The findings of the new Australian Consumers’ Association study contradict those of study carried out by the Consumers’ Association in the UK in April.

Hands-free kits – an earpiece and clip-on microphone – have been marketed as an alternative to holding the mobile close to the ear while making calls.

Sales increased in the wake of fears that electromagnetic radiation from the mobile could affect brain tissue. But the UK study suggested that instead of offering protection, some hands-free kits acted as aerials and tripled the amount of radiation reaching the brain.

The new Australian study found, however, that using hands-free kits can reduce the effects of electromagnetic radiation by more than 90%.

The Australian research focused on the thermal effects or specific absorption rate (SAR) of radio frequency radiation – a measure of its actual effects on brain tissue, whereas the earlier study simply looked at electromagnetic radiation levels.

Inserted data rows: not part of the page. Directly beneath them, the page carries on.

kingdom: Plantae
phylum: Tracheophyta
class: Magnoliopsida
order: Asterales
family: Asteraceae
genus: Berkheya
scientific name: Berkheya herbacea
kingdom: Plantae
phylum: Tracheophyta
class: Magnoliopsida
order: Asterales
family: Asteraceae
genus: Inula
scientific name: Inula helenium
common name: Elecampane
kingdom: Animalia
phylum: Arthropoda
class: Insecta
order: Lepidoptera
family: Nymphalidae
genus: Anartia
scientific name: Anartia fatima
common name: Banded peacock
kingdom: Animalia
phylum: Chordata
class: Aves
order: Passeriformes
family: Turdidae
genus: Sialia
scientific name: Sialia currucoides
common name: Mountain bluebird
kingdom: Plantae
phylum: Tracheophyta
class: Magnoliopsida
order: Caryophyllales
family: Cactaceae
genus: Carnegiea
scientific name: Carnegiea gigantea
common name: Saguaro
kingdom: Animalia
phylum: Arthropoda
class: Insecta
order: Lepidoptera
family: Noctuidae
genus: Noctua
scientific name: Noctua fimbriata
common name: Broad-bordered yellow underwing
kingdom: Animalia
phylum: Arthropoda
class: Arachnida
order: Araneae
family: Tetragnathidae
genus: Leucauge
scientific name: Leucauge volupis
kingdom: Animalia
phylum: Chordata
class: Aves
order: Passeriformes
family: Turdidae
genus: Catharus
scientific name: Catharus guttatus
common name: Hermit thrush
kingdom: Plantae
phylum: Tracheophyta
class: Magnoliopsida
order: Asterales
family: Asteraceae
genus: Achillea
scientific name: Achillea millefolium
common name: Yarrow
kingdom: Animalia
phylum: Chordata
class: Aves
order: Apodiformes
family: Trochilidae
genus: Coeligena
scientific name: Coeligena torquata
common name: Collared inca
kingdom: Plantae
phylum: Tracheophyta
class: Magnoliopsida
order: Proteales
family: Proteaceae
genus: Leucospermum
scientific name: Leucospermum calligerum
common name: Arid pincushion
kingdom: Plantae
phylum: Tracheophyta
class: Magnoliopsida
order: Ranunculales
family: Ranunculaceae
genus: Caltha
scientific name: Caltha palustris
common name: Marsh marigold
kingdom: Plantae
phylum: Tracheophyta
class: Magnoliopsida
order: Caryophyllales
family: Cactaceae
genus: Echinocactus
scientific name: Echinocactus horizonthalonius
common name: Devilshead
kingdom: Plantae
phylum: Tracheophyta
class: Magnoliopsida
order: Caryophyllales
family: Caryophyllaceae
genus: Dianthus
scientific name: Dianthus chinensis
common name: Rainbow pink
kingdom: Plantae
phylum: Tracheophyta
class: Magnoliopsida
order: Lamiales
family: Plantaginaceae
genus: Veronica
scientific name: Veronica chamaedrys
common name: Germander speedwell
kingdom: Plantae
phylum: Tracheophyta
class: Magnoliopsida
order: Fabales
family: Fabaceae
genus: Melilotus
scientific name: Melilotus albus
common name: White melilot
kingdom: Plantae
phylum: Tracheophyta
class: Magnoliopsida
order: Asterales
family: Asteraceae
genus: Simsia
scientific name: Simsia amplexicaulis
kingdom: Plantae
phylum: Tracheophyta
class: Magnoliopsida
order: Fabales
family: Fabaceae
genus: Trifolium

Scientists studied the SAR in two leading digital phones and in one analogue phone. The study found that even without the hands-free kits, SARs from all three sets remained below Australian standards. But when they connected the hands-free kit, they recorded a significant drop in SAR levels.

However, further tests showed that if the phone was worn at the waist while in hands-free mode, the SAR recorded at the waist was higher.

The authors of the study said their findings should be treated with caution. “While our results would seem to be a ringing endorsement for using a hands-free kit, they should be viewed in the context of the contradictory findings of some similar studies,” they said.

Referring to the UK Consumer Association’s study, published in Which? magazine, the authors said the contradictory findings emphasised the need for further research. “While its methods have since attracted criticism and the basic recommendations of its study conflict with ours, its results emphasise the need for on-going study.”

The UK study measured electromagnetic field intensity, not SAR, in a specific part of the head.

The Australian Consumer Association urged users to keep calls on mobile phones as short as possible and to use an ordinary phone set whenever they can. They also recommended that users avoid body contact with the phone or aerial when making or receiving a call.

They said users should use a hands-free kit but should place the phone on a table or in their bag when taking a call.

The Consumers Association in the UK said Which? is carrying out further research into the safety of hands-free kits. Helen Parker, Editor of Which? said: “We stand by our test results into hands-free sets published earlier this year, and are continuing to test more equipment. Meanwhile, we want to see the Government fund more research into testing standards.”